A disease was noticed some years since in several parts of England, but especially at Ely, where it is known under the name of Copper Web, as attacking Asparagus. It is due to some mycelium, known to botanists under the name of Rhizoctonium, but of which the perfect form has not yet been ascertained. In France, it is the pest of lucerne, chiccory, saffron, and of several other objects of cultivation.. We believe that it is always traceable either to dead vegetable bodies in the neighborhood of the roots, or to more recent substances like sawdust, mixed in the manure. It is well known, again, that tender annuals often damp off in a frame without any apparent cause. Where leaf-mould or matter from the base of fagot ricks imperfectly rotted, has been mixed with the soil, mycelium developed on the little fragments attacks the roots and kills them; and we have found the same effect arise from lumps of hard cowdung mixed with compost, which are very apt to produce mycelium.
The fungi of which this mycelium is the infant state, in many cases, could by no possibility be developed upon the plants which it destroys, but it should seem as if there was a peculiar tendency in many fungal threads to produce decomposition upon tender cellular tissue with which it may come in contact, and if one cell only be attacked, the taint may easily be communicated from cell to cell in any direction which may be least capable of resistance. If there is any truth in the notion (which, within certain limits, can scarcely be denied) that particular roots have an especial reference to particular branches, we have a ready solution of the mystery, that one branch should perish while the rest of the tree is healthy. In some capes, injury no doubt arises in a different way from contact with decaying vegetable matter, where no mycelium may be produced, and the effect may be precisely the same. An interesting account of injury arising from snch a cause is given in the Bibliotheque des Chemins de Fer, in Payen's treatise on the maladies of several objects of cultivation. It is a matter of experience that sugar beet is extremely subject to decay when sown on ground which had formerly borne a crop of the same vegetable.

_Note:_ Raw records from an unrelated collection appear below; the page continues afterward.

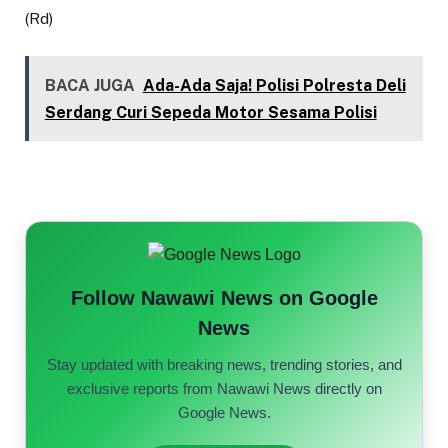
(Rd)
BACA JUGA
Ada-Ada Saja! Polisi Polresta Deli
Serdang Curi Sepeda Motor Sesama Polisi
Follow Nawawi News on Google
News
Stay updated with breaking news, trending stories, and
exclusive reports from Nawawi News directly on
Google News.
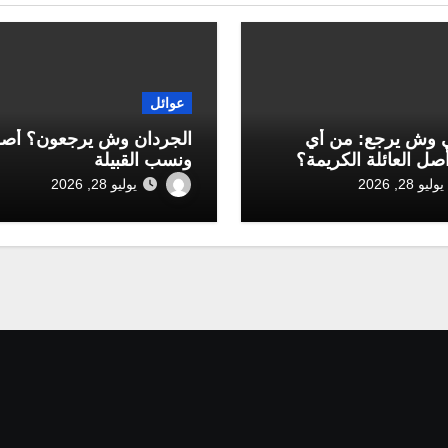
عوائل
 وش يرجع: من أي
الجردان وش يرجعون؟ أص
أصل العائلة الكريمة؟
ونسب القبيلة
يوليو 28, 2026
يوليو 28, 2026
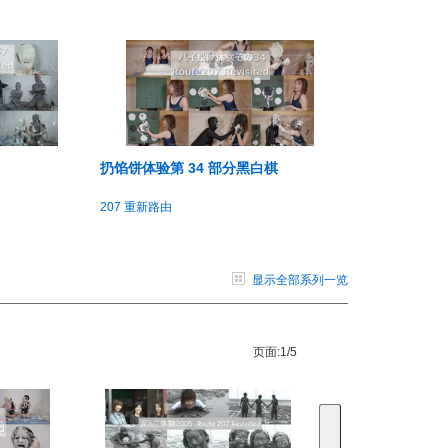
扔馅饼体验第 34 部分黑白棋
207 重新路由
显示全部系列一览
页面:
1/5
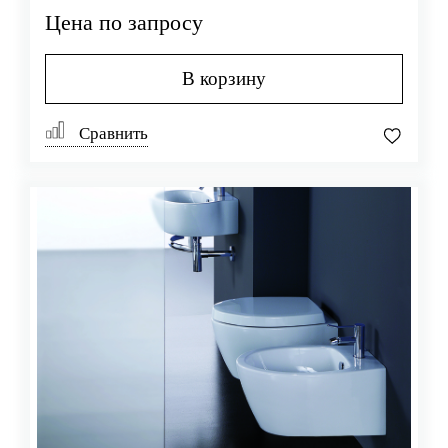
Цена по запросу
В корзину
Сравнить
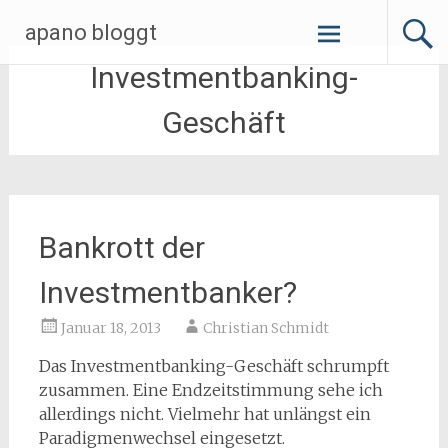
Zum
apano bloggt
Inhalt
springen
Investmentbanking-
Geschäft
Bankrott der
Investmentbanker?
Januar 18, 2013
Christian Schmidt
Das Investmentbanking-Geschäft schrumpft
zusammen. Eine Endzeitstimmung sehe ich
allerdings nicht. Vielmehr hat unlängst ein
Paradigmenwechsel eingesetzt.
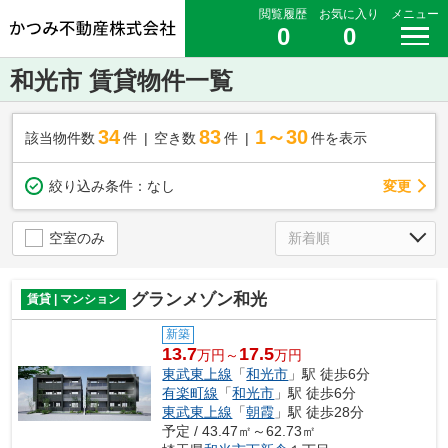
閲覧履歴
お気に入り
メニュー
0
0
和光市 賃貸物件一覧
34
83
1～30
該当物件数
件
空き数
件
件を表示
変更
絞り込み条件：
なし
空室のみ
グランメゾン和光
賃貸 | マンション
新築
13.7
17.5
万円～
万円
東武東上線
「
和光市
」駅 徒歩6分
有楽町線
「
和光市
」駅 徒歩6分
東武東上線
「
朝霞
」駅 徒歩28分
予定 / 43.47㎡～62.73㎡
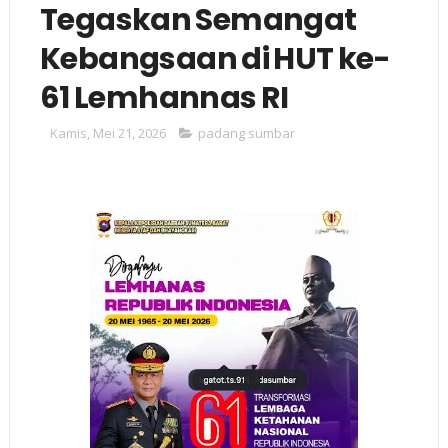
Tegaskan Semangat
Kebangsaan di HUT ke-
61 Lemhannas RI
Kamis, Mei 21, 2026
padang sumbar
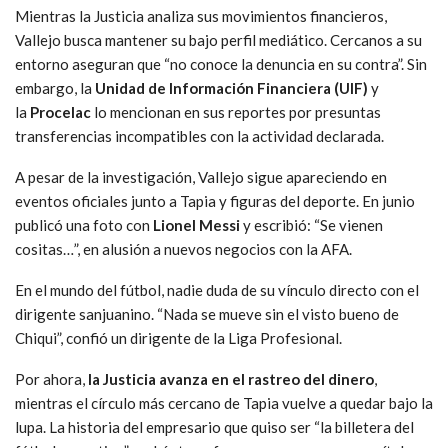
Mientras la Justicia analiza sus movimientos financieros,
Vallejo busca mantener su bajo perfil mediático. Cercanos a su
entorno aseguran que “no conoce la denuncia en su contra”. Sin
embargo, la
Unidad de Información Financiera (UIF)
y
la
Procelac
lo mencionan en sus reportes por presuntas
transferencias incompatibles con la actividad declarada.
A pesar de la investigación, Vallejo sigue apareciendo en
eventos oficiales junto a Tapia y figuras del deporte. En junio
publicó una foto con
Lionel Messi
y escribió: “Se vienen
cositas…”, en alusión a nuevos negocios con la AFA.
En el mundo del fútbol, nadie duda de su vínculo directo con el
dirigente sanjuanino. “Nada se mueve sin el visto bueno de
Chiqui”, confió un dirigente de la Liga Profesional.
Por ahora,
la Justicia avanza en el rastreo del dinero
,
mientras el círculo más cercano de Tapia vuelve a quedar bajo la
lupa. La historia del empresario que quiso ser “la billetera del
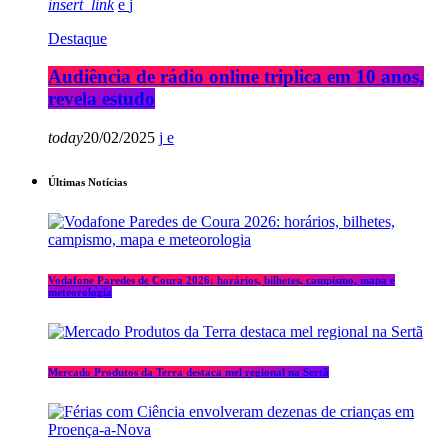
insert_link
Destaque
Audiência de rádio online triplica em 10 anos,
revela estudo
today
20/02/2025
Últimas Notícias
Vodafone Paredes de Coura 2026: horários, bilhetes, campismo, mapa e
meteorologia
Mercado Produtos da Terra destaca mel regional na Sertã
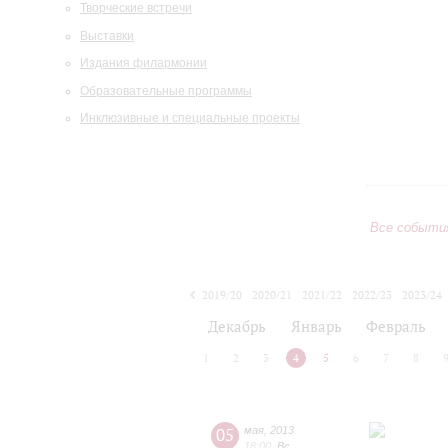
Творческие встречи
Выставки
Издания филармонии
Образовательные программы
Инклюзивные и специальные проекты
Все событи
2019/20
2020/21
2021/22
2022/23
2023/24
2024/25
2025/26
2026/27
Декабрь
Январь
Февраль
1
2
3
4
5
6
7
8
05
мая
,
2013
18:00
,
Вс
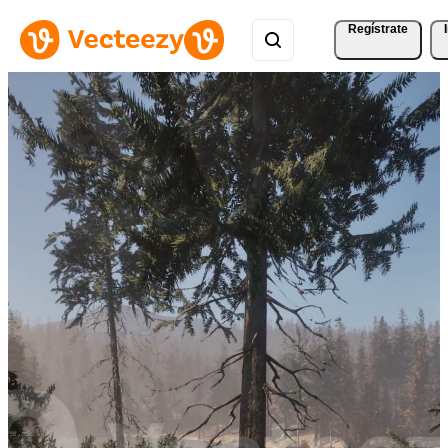
Regístrate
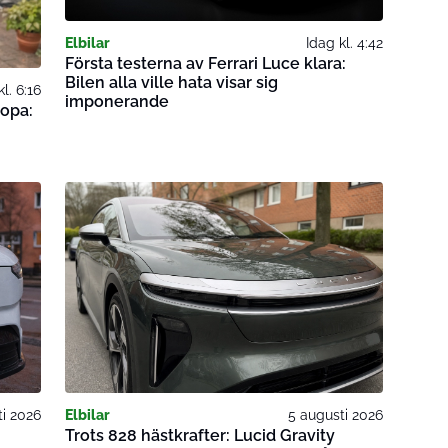
Elbilar
Idag kl. 4:42
Första testerna av Ferrari Luce klara:
Bilen alla ville hata visar sig
kl. 6:16
imponerande
ropa:
ti 2026
Elbilar
5 augusti 2026
Trots 828 hästkrafter: Lucid Gravity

The plant is one which sends down a long taproot into the ground, and when the crop is removed, a large portion of this generally remains behind, though at a considerable depth beneath the surface. When the tap-root of the new plant strikes down to this depth, as it will naturally do if vegetation is vigorous, the tender spongelets are affected by the old putrescent roots, and the decay is soon carried upwards, to the destruction of the crop.
The inferences from the subject are obvious, and show the necessity of increased care in many quarters of the garden, where matters have long been left to take their chance. - M. J. B., in Gardeners' Chronicle.